Saturday, May 9, 2009
I thought it would be delightfully contrarian of me to start this astrology blog just past the Full Moon in Scorpio with Mercury Retrograde, a time when no one can tell their ass from their elbow, let alone stumble upon a new site with zero traffic. Yet it also makes a certain amount of sense for me to finally recover something quite similar under the same name. For at the dawn of the '00s, the decade with no name that I refer to as "the naughties," I created and content-managed an astrology website for a now-defunct company called Webseed. At one point I received something like 52 cents every time someone clicked on an ad that was invariably trashy and had nothing whatsoever to do with astrology. Then I was down to 17 cents per click. But until sometime in mid-2002, when Webseed went the way of so many of the dot-com empires, i.e., bust, it was a rewarding experience. People from Montana to Malaysia wrote in to my advice column. Pluto Rising got good PR on a German website. I always figured I'd start another website devoted to astrology. Not the typical Sun Sign horoscope kind of website, which I personally believe cheapens the art of astrology and contributes toward people's skepticism of it, but something simultaneously more serious and more fun, more profane and more sacred.
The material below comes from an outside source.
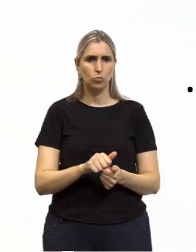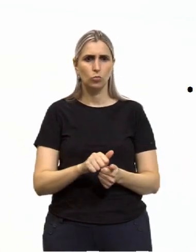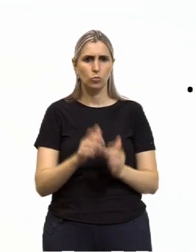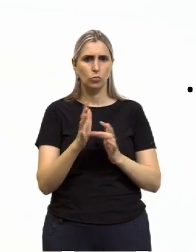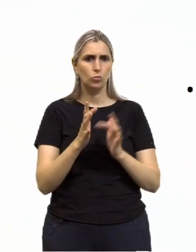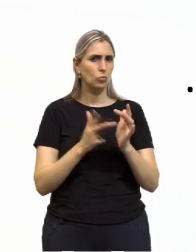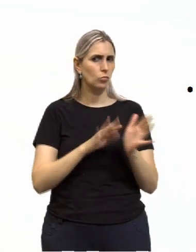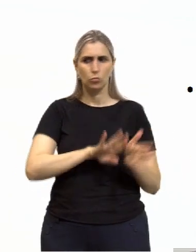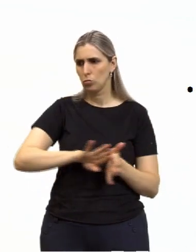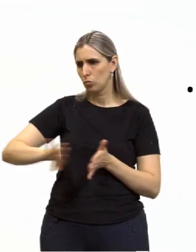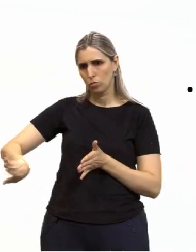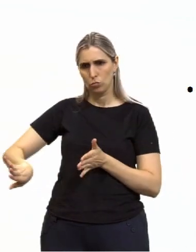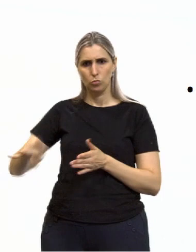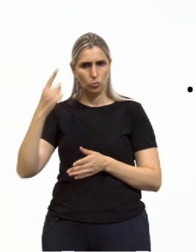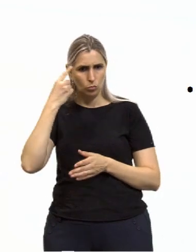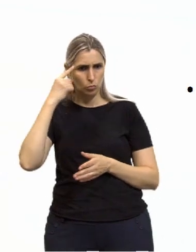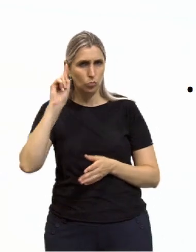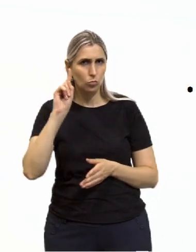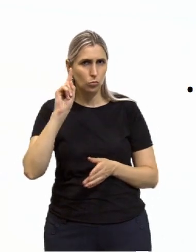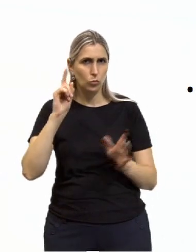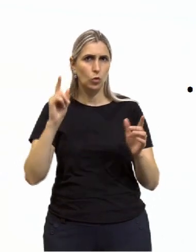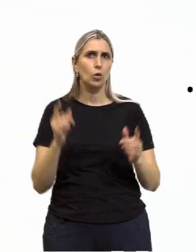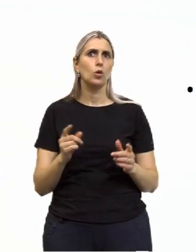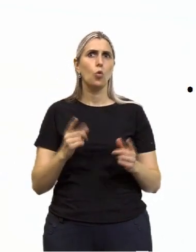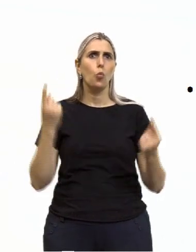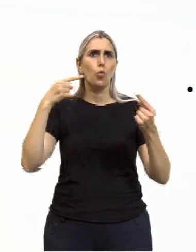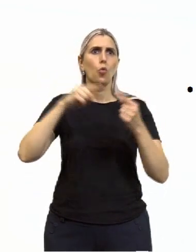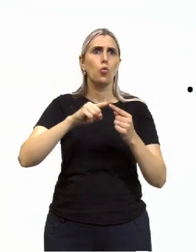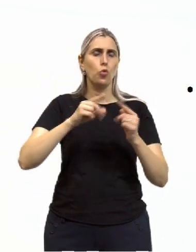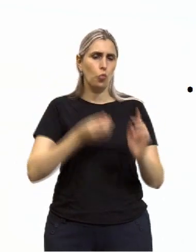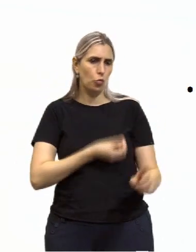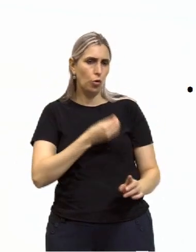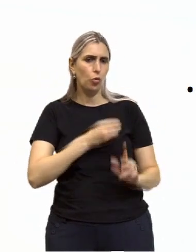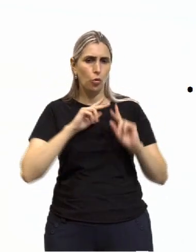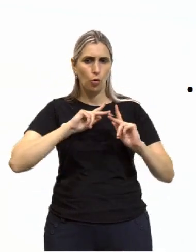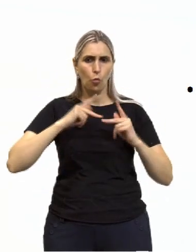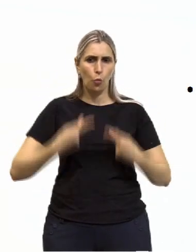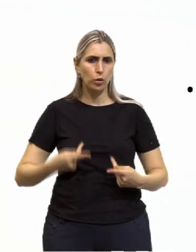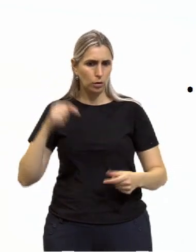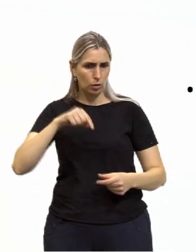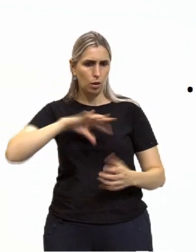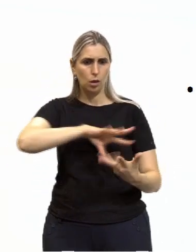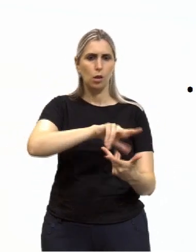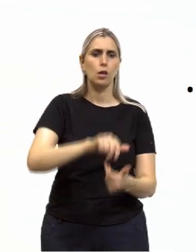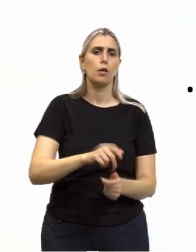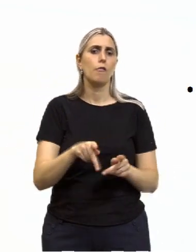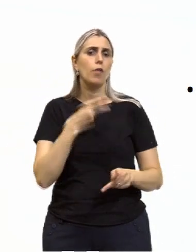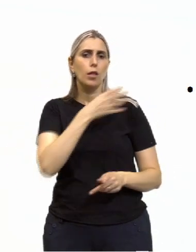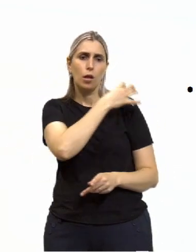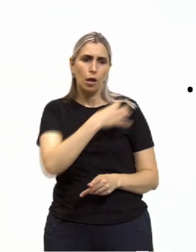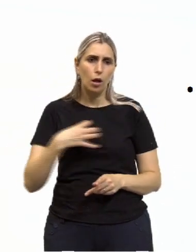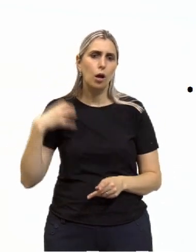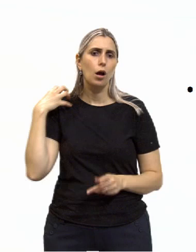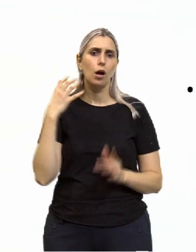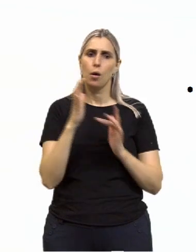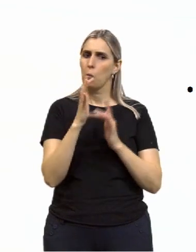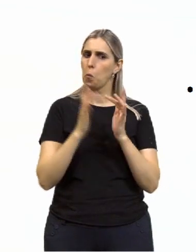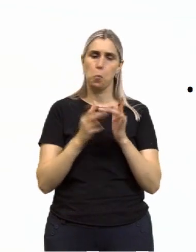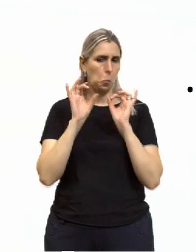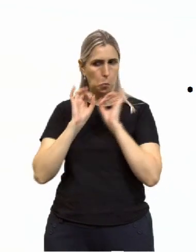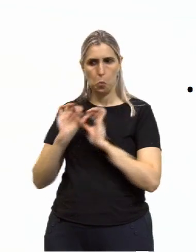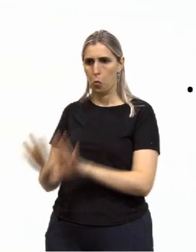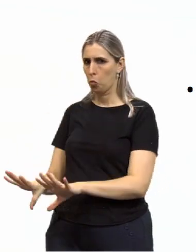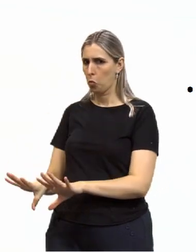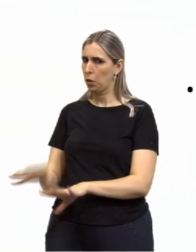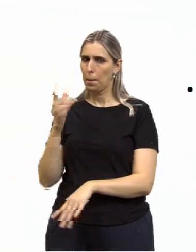cristã deixa de lado a ideia de que o fim último da vida humana está neste mundo. Quem fala isso? Aristóteles, mas o cristianismo então abandona essa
Pluto Rising, by the way, refers to a placement in my own astrological chart, in which Pluto is conjunct, or smack-dab on, the Ascendant, or the eastern horizon. Not everyone has a planet rising in their chart, but if it's Pluto, then you're all about transformation, in addition to being a pain in the ass and partly or completely unfathomable to most people who think they know you. Astrology itself is transformational in that it encourages awareness, reflection, healing, and change.
Pluto is also the skeleton in the closet, radioactivity, the phoenix rising from its own ashes, X-ray vision, and X marking the spot to buried treasure on a pirate's map.
For all 7 of you who are reading this, you indeed have much to look forward to!